- **WHAT YOU WILL DO**
Would you print the data below exactly, leaving out every picture?
--
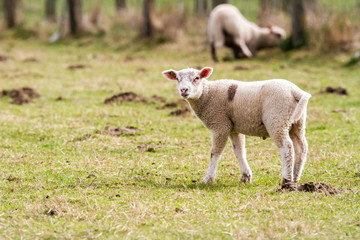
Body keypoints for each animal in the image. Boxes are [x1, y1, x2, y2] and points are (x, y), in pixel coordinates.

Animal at [162, 66, 310, 187]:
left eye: (196, 78)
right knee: (301, 147)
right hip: (297, 122)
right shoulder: (233, 128)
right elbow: (239, 151)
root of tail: (295, 91)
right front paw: (246, 177)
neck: (207, 94)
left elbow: (215, 153)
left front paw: (208, 179)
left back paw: (286, 179)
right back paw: (295, 177)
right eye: (177, 78)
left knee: (286, 147)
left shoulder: (220, 125)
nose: (184, 90)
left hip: (277, 119)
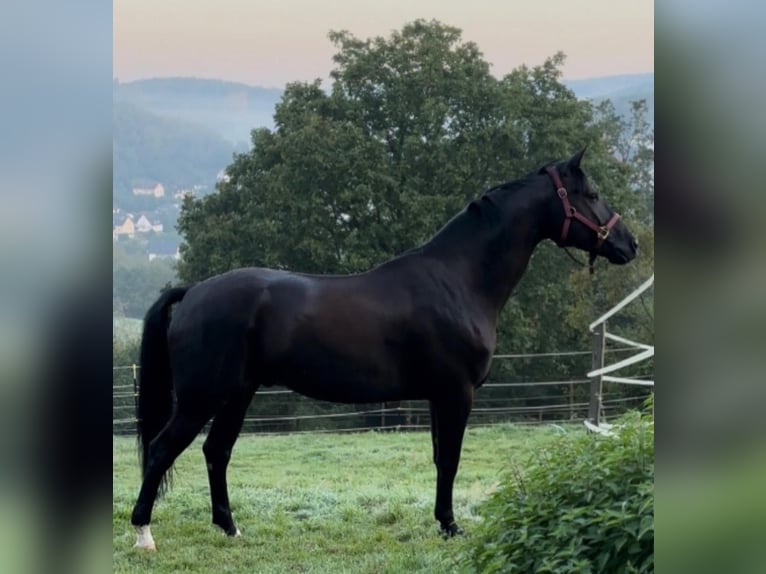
--
- **OUTPUT OF THE EXERCISE**
Body keypoints for each animal in the image. Boxes are [x1, y1, x2, y2] and points are (x, y), in pixel coordinates.

Animal at [162, 66, 310, 187]:
left eye: (196, 78)
right knee: (301, 147)
right hip: (297, 122)
right shoulder: (233, 128)
right elbow: (239, 151)
root of tail: (295, 91)
right front paw: (246, 177)
neck: (207, 94)
left elbow: (215, 153)
left front paw: (208, 179)
left back paw: (286, 179)
right back paw: (295, 177)
right eye: (177, 78)
left knee: (286, 147)
left shoulder: (220, 125)
nose: (184, 90)
left hip: (277, 119)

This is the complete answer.